Viele spanische Berufstätige nehmen ihren Morgenkaffee oder das Feierabendbier mit Kollegen in ihrer Stammtaverne ein. Traditionelle Tavernen sind meistens mit rustikalen Holzmöbeln und einem geräumigen Bartresen aus Marmor versehen, an dem das Getränk oder das Gericht auch überwiegend im Stehen zu sich genommen werden. Bezahlt wird in Spanien immer zusammen. Während in Deutschland ein Trinkgeldbetrag von 5% bis 10% der Summe erwartet wird, wird in Spanien nicht nur weniger, sondern in einigen Fällen auch gar kein Trinkgeld erwartet, zum Beispiel wenn lediglich ein Café bestellt wurde.
Tapas und Touristen
Mein liebster Teil der spanischen Küche sind und bleiben die Tapas. Tapas bedeutet eigentlich „Deckel“ und sind kleine Appetitmacher, die in fast jeder Bar bei der Bestellung von einem Getränk kostenlos dazu gereicht werden. Die Art des Leckerbissen hängt sehr stark von dem Lokal und dessen Preisniveau ab. Die einfachste Variante der Tapas ist die mit Oliven, Nüssen oder Chips. Andere Klassiker sind Tortilla (Kartoffel-Omlette), Ciruelas (mit Speck ummantelte und gebratene Pflaumen) und Albóndigas (Fleischklößchen). Tapas können also fast alles sein, wichtig ist nur, dass sie in einer kleinen Portion gereicht werden (wenn man einen ganzen Teller möchte heißt es schon Ración). Am Ende einer Tapastour mit Freunden hat man meistens sehr viele verschiedene Köstlichkeiten probieren können, da beim Tapas essen freundschaftlich geteilt wird, also jeder vom Teller des anderen mit pickt. In nobleren Bars werden Tapas oft sehr individuell und künstlerisch aufbereitet und in einer sehr kleinen Portion serviert. Das Gegenstück dazu ist zum Beispiel die Bar „El Tigre del Norte“. Bei der Bestellung von Bier und Wein werden enorme Teller von recht fettigen, aber sehr schmackhaften Tapas wie Croquetas (Kroketten), Jamón (Schinken) oder Tortilla gereicht. Gewöhnen muss man sich hier zunächst auch an den Brauch, seine Servietten einfach auf den Boden zu werfen (eine Bar mit einem von Servietten übersäten Boden deutet auf eine gute Küche hin).

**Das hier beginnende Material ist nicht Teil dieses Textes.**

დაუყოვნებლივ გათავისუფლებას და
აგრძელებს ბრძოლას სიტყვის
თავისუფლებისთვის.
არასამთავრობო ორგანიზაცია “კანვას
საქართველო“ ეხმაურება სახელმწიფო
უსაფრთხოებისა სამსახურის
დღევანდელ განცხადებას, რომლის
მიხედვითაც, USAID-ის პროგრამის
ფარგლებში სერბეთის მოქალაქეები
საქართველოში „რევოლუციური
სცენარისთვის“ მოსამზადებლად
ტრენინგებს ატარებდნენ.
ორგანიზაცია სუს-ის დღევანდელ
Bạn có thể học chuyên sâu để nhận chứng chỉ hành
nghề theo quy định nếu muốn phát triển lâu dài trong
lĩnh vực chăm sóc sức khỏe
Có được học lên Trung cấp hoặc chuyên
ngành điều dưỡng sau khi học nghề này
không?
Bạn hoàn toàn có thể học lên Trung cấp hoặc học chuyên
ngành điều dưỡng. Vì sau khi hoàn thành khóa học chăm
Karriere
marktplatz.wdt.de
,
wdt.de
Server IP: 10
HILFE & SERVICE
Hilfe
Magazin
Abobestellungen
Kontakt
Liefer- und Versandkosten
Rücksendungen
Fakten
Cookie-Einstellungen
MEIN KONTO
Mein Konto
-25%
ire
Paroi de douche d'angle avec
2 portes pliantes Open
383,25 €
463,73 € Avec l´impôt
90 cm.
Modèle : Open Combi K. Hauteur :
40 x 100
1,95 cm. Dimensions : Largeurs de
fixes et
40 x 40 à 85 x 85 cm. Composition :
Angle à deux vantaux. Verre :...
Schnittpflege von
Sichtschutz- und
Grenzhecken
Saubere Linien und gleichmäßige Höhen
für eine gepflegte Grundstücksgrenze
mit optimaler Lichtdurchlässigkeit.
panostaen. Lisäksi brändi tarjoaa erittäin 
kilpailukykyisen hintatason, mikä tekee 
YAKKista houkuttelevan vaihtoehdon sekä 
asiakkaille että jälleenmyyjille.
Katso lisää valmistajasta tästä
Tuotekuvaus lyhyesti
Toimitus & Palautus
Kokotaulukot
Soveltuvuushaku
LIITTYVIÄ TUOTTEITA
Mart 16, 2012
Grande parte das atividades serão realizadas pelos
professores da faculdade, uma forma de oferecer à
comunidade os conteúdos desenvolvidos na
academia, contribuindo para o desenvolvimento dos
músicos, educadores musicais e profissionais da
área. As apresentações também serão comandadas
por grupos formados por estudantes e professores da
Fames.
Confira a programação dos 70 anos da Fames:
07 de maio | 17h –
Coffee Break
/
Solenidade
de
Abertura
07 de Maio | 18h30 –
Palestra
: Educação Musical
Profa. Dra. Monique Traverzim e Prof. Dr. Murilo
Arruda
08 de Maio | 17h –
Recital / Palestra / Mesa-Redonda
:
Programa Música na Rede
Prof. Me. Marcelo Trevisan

Spaniens Gastronomie besitzt eine ganze Palette an kulinarischen Reichtümern, aber diese gilt es zu entdecken und vor allem zu probieren. Auch wenn ich mich an den späten Essenszeiten der Spanier weniger gewöhnen kann, gehört das Tapas essen bereits zu meinem Lebensrhythmus dazu. Zuletzt möchte ich noch vor einem Fehler warnen: sämtliche Restaurants in Touristenorten mit bebilderten Plakaten vor ihren Türen, die immer die gleichen Fotos von Paella, Calamares und Co. abbilden gilt es zu vermeiden. Gerade diese Klassiker schmecken nur in wenigen Restaurants und es wäre zu schade, wenn sie nicht gut zubereiten wurden. Also am besten: Einheimische fragen und gleich gemeinsam losziehen und los schlemmen. ¡Que aproveche!